→ Task details
Count up the lines below that hold "vardır", then give that count by itself.
### Dataset records
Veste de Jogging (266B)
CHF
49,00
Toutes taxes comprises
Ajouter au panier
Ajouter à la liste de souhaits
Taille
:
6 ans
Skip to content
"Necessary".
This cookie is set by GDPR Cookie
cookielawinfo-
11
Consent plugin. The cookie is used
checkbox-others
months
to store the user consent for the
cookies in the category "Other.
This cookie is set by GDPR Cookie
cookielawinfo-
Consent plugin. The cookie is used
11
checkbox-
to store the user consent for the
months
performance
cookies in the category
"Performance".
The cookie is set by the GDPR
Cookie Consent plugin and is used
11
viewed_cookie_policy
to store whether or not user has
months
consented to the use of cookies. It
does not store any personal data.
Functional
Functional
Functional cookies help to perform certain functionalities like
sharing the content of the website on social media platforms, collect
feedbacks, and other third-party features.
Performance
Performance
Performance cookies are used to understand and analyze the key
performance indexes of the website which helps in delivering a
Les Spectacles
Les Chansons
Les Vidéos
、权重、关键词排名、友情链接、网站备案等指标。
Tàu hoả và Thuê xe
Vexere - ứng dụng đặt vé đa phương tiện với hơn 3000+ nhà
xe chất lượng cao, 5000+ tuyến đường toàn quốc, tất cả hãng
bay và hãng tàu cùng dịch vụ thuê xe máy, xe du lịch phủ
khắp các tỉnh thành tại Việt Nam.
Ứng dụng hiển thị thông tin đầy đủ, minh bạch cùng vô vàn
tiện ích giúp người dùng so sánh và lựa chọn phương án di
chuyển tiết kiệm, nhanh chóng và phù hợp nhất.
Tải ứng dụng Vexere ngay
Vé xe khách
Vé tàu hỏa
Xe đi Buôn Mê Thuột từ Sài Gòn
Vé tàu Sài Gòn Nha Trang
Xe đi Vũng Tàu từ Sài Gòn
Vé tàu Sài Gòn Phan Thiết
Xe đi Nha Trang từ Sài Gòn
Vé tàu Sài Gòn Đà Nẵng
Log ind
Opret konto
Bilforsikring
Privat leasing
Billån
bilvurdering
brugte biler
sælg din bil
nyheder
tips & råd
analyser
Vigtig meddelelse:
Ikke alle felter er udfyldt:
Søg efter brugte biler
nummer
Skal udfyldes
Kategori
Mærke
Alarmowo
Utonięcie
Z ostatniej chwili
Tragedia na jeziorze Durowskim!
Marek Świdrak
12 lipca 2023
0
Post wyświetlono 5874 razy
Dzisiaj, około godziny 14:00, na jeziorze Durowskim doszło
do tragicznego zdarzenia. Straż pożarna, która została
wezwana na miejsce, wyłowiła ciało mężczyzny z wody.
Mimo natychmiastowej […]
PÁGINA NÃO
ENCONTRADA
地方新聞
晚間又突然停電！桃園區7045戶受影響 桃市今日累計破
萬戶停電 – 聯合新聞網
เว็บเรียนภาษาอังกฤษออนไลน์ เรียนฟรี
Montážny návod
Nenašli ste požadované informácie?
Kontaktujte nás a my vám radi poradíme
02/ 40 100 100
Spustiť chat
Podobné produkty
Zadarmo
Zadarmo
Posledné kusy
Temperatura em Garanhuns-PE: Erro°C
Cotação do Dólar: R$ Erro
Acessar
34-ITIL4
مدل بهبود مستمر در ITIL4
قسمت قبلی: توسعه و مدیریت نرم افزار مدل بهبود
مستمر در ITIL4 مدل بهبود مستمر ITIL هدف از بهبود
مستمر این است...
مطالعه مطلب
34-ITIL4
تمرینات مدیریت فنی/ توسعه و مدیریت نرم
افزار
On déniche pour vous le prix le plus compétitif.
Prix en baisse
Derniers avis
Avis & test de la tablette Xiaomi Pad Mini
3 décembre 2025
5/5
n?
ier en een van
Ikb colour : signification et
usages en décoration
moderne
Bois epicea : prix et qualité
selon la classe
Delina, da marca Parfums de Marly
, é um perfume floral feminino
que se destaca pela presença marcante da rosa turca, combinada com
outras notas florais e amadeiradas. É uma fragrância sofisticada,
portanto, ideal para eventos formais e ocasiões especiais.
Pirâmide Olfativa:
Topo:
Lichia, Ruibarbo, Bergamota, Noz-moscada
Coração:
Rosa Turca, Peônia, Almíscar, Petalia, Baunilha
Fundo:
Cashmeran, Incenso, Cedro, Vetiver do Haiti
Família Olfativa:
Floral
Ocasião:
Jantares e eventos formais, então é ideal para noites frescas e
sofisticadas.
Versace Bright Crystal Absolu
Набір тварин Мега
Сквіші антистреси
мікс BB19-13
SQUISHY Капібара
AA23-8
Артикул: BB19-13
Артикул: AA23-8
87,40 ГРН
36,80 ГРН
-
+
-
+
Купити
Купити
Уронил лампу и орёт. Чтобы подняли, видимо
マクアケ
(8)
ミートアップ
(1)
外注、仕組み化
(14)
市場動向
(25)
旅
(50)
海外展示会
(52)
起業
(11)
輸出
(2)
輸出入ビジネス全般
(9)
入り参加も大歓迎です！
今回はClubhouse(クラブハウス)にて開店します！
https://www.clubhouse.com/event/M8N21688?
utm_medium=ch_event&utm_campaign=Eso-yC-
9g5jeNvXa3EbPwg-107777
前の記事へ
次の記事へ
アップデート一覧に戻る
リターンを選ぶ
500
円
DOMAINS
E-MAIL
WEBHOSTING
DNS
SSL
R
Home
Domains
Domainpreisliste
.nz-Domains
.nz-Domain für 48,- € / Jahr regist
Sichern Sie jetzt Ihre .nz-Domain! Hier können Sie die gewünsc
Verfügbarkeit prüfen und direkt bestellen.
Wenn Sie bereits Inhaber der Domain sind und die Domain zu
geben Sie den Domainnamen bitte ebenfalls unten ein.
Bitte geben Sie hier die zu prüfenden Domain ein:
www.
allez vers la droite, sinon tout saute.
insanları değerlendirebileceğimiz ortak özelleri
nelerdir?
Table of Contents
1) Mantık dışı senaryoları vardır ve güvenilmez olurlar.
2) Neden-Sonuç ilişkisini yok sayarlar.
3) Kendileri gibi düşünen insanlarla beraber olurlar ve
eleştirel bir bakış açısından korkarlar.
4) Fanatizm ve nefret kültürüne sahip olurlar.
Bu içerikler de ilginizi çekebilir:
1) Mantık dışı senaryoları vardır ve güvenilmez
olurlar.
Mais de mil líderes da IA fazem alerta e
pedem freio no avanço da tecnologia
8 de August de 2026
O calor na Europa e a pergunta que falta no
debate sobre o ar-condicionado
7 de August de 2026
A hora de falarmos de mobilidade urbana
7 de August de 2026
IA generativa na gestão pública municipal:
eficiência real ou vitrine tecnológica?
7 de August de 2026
######
→ Exercise response
2